In the 20 years between 1993 and 2013, speed limit increases in 41 states caused an estimated 33,000 extra deaths, Farmer said.

“You don’t need to be a physics major to understand that the faster you’re going when you hit something, the more damage there will be,” Farmer said. “Crashes are rare, but most of us make mistakes eventually – and you don’t want to be going fast when that happens.”

The majority of crashes – 96 per cent – are caused by driver error, Lovegrove said.

“When you increase speed, you reduce the time and space and opportunity for the driver to recover from that mistake,” Lovegrove said.

Proponents for higher speed limits often call for limits based on the 85th percentile – the speed that 85 per cent of traffic routinely travels at, or slower than, on a particular road.

The idea?

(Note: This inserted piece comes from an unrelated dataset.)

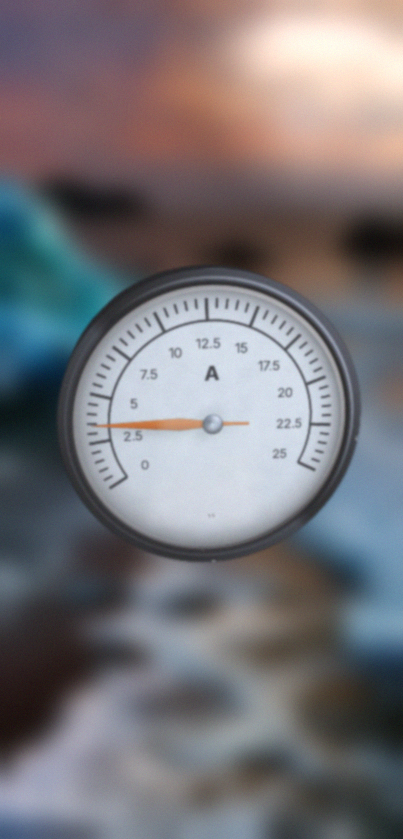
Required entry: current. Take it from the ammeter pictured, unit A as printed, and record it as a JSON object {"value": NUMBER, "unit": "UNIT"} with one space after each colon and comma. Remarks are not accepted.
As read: {"value": 3.5, "unit": "A"}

If limits are set at the speeds most people are actually driving now, fewer people will be tempted to break them.

“The 85th percentile is a general indicator that has been used as a decision aid,” Lovegrove said. “But we also look at the differential speed and the design speed for the highway.”

For instance, the Coquihalla – which has variable speed limits that can be as high as 120 km/h (the highest in Canada) – was designed for 110 km/h, Lovegrove said.

“It’s not like the Autobahn, which was designed for 140 or 150. On a straight stretch on a dry, sunny day, the Coquihalla is awesome and going the 85th percentile might be appropriate,” he said. “But we’ve got curves, blind spots, changing weather conditions and changes in climate.”

And studies have shown that 85th percentile speeds tend to increase after speed limits get raised, Farmer said.

“It’s not a fixed point,” Farmer said. “There are drivers who will always want to go as fast as they can.”